> DOCUMENT SECTION
******************************
The Savage Alpine Trail, in the Denali National Park & Preserve, is one of my favorite hikes in Alaska. Many hikers follow this trail to the first and second overlook hoping to see Mount Denali.
When I hiked it, it was quite overcast and Mount Denali was completely covered by clouds. The weather did not cooperate at all – the clouds did not lift during the day, but at least it did not rain. This means that I was unable to see Denali during the hike. Nevertheless, I truly enjoyed it and I recommend it to anyone who likes hiking.
Don’t worry, I managed to see Mount Denali on a different day when I hiked the Curry Ridge trail!
The Savage Alpine Trail is a challenging 4.1 miles (6.6 km) hike. In this post, I will share everything you need to know before you embark on the hike and to help you make the most of it.
Not keen on hiking? You can see Mount Denali in all its glory on a scenic flight such as this one that lasts overall about 2 hours and includes a glacier landing. It departs from Talkeetna.
For more hikes, make sure not to miss my post The Best Hikes In Alaska.
Hiking The Savage Alpine Trail In Denali
Ways of hiking the Savage Alpine Trail
Let me start by saying the Savage Alpine Trail hike is a challenging one – or at least, it definitely was for me. And I am incredibly sporty and I hike a lot. The good news is that there are a few ways in which you can actually hike this trail and you can pick whichever you are most comfortable with.
******************************
Which places, apart from hiking trails, does the Savage Alpine Trail post name?
******************************
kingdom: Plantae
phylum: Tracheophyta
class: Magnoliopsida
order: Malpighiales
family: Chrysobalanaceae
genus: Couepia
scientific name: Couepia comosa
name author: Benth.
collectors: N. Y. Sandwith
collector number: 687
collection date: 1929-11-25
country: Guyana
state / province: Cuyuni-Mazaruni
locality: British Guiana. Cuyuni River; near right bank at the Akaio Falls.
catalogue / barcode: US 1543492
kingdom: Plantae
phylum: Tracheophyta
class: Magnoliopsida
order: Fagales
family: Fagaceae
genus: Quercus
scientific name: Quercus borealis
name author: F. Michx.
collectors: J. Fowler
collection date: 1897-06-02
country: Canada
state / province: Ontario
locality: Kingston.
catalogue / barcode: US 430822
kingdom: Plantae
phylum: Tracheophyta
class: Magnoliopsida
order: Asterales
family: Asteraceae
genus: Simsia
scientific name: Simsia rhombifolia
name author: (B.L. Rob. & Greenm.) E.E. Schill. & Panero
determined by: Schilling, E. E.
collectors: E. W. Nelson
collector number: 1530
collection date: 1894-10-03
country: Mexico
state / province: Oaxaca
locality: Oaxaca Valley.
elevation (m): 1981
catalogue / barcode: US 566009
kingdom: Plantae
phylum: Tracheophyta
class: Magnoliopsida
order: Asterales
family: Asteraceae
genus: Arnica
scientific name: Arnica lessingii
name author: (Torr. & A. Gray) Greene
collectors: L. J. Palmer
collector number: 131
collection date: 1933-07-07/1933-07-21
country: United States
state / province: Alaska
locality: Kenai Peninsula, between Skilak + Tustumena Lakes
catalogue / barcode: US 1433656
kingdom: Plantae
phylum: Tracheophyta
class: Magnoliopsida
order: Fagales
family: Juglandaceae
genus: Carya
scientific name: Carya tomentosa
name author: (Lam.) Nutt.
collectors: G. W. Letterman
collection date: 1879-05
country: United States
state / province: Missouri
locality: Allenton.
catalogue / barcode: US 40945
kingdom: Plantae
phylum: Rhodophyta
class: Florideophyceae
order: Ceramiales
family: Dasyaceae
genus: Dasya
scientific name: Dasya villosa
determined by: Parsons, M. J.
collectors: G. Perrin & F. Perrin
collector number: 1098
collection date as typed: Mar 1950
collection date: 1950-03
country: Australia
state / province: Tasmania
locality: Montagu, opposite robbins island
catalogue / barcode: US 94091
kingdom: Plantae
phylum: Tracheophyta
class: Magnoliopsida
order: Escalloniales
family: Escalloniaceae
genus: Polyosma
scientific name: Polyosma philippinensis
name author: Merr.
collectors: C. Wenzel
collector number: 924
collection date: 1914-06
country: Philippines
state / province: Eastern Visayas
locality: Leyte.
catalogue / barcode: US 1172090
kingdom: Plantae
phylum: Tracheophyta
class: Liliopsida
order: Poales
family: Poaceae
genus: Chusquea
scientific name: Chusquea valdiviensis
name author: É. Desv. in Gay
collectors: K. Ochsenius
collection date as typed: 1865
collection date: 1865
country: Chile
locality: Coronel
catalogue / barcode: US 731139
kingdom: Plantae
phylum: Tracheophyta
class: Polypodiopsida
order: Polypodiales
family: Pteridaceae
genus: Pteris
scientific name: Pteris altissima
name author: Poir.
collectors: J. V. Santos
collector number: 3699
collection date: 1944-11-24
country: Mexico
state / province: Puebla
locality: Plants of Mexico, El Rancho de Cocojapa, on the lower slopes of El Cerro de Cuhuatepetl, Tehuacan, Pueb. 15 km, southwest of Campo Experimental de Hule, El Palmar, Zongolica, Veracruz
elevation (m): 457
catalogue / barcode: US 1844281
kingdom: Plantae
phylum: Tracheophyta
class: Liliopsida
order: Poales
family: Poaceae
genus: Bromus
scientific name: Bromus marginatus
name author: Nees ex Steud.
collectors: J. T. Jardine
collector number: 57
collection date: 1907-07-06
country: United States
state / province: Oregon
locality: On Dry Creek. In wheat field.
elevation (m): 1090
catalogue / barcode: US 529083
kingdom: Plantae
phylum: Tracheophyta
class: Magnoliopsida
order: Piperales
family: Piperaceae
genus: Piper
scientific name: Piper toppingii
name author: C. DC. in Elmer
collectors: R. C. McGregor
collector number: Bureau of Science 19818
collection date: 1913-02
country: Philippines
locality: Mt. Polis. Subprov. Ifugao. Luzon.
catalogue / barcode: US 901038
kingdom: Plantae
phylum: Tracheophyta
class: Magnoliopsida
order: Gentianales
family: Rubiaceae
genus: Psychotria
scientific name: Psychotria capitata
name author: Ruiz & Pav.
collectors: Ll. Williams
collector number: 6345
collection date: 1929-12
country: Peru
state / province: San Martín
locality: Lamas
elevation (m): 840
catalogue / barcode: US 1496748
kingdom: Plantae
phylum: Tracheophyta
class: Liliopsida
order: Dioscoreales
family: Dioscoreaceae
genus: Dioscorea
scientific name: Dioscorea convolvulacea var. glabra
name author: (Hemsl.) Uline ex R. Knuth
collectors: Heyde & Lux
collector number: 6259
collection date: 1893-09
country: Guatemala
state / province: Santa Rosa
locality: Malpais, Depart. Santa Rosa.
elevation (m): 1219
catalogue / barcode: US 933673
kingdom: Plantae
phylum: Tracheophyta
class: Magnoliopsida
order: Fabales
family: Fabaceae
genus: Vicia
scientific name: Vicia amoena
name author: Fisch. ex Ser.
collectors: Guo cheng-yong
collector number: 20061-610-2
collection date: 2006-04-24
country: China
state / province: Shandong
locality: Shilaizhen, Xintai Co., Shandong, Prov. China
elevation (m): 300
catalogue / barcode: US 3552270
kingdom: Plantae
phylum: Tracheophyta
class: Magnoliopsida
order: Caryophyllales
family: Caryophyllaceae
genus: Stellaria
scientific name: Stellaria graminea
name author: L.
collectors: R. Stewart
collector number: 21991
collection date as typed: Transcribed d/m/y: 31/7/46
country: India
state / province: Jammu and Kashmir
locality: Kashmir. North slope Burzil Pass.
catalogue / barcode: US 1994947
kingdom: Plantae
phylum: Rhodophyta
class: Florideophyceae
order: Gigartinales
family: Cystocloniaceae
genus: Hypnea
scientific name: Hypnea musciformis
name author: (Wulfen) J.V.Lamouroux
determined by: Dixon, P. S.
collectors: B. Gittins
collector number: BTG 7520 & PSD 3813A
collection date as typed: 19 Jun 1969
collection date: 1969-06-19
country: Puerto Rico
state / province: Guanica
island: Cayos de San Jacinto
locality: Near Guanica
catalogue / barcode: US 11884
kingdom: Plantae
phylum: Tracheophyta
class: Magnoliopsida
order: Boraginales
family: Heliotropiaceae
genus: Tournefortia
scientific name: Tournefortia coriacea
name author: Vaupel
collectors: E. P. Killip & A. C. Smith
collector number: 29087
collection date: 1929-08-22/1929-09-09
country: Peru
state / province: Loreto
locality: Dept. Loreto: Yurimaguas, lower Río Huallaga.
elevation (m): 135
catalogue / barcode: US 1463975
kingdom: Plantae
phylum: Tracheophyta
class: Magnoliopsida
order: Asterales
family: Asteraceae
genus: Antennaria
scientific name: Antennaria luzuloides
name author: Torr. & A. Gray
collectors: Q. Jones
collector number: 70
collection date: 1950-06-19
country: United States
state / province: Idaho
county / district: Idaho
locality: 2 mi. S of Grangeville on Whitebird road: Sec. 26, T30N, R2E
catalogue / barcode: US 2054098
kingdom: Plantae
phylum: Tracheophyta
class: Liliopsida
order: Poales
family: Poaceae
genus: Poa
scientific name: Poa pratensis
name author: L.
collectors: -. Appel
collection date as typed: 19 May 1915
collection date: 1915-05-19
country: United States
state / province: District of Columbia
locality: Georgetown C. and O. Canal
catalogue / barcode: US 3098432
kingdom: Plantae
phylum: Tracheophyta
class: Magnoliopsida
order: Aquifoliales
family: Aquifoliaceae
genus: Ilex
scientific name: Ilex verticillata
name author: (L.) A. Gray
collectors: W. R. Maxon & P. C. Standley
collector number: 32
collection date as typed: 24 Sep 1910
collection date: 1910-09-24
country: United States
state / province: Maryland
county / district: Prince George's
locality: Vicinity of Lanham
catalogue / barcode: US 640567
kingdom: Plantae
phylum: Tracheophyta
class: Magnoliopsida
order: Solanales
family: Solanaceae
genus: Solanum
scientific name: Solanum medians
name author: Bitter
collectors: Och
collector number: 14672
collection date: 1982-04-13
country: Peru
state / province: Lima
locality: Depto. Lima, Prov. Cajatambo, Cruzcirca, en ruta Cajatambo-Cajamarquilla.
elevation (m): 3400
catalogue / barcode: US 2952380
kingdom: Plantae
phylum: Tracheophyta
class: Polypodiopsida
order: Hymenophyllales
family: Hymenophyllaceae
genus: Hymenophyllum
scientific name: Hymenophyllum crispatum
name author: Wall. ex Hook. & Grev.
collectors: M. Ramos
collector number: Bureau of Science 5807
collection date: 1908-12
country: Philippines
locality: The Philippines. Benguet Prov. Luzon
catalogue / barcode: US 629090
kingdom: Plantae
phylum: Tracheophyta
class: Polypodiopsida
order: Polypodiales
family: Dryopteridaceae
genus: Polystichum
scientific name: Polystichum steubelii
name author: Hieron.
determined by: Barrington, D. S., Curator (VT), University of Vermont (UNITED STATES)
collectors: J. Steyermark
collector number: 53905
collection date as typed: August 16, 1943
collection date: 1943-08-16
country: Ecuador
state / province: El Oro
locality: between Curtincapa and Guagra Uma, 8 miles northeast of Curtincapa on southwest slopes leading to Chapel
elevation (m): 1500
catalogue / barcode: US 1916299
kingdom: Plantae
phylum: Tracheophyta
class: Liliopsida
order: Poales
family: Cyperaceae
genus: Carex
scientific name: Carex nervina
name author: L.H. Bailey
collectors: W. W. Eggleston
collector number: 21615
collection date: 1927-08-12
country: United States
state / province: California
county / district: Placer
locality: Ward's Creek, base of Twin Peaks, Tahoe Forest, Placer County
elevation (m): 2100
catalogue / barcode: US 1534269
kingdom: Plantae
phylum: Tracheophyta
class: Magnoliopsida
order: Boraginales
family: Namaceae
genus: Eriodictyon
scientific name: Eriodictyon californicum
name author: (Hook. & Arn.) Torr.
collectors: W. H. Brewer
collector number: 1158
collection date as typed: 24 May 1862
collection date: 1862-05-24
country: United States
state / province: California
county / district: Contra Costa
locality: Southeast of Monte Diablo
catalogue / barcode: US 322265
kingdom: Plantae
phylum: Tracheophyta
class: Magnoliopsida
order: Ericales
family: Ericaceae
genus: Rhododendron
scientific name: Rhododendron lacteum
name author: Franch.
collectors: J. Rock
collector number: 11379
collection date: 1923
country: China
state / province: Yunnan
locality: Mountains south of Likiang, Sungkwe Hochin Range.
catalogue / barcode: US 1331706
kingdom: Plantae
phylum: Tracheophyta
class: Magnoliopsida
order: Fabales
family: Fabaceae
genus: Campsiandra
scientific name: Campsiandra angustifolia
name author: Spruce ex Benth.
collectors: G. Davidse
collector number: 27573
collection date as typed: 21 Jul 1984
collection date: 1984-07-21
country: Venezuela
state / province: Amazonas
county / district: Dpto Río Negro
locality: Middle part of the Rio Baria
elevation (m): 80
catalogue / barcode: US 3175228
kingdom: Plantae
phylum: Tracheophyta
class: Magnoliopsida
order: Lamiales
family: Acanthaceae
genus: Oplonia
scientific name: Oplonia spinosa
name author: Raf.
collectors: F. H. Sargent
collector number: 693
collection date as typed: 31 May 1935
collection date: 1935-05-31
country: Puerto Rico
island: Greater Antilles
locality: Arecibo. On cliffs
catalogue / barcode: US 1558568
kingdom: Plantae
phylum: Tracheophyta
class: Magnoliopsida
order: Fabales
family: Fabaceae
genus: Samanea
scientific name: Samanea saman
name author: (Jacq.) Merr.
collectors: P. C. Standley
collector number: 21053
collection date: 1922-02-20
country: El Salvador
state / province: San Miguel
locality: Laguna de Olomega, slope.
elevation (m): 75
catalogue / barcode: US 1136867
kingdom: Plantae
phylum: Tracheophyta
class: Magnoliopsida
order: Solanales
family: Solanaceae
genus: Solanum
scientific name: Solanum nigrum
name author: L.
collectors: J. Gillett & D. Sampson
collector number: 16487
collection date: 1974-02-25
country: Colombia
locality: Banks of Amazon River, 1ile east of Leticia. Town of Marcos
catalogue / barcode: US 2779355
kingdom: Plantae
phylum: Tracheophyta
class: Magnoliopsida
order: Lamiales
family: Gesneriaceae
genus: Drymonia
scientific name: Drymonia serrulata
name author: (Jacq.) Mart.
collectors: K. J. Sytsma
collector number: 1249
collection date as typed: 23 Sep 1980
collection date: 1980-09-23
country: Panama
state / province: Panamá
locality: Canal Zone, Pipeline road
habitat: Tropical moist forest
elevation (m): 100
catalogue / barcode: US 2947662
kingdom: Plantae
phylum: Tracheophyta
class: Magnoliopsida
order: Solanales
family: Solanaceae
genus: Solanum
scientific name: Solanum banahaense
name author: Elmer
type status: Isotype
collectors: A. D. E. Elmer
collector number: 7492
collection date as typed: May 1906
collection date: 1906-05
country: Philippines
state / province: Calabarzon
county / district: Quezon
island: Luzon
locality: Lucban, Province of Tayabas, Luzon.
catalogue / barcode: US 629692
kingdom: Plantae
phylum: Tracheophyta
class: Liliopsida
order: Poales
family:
******************************
> WRITTEN ANSWER
- Denali National Park & Preserve
- Alaska
- Mount Denali
- Talkeetna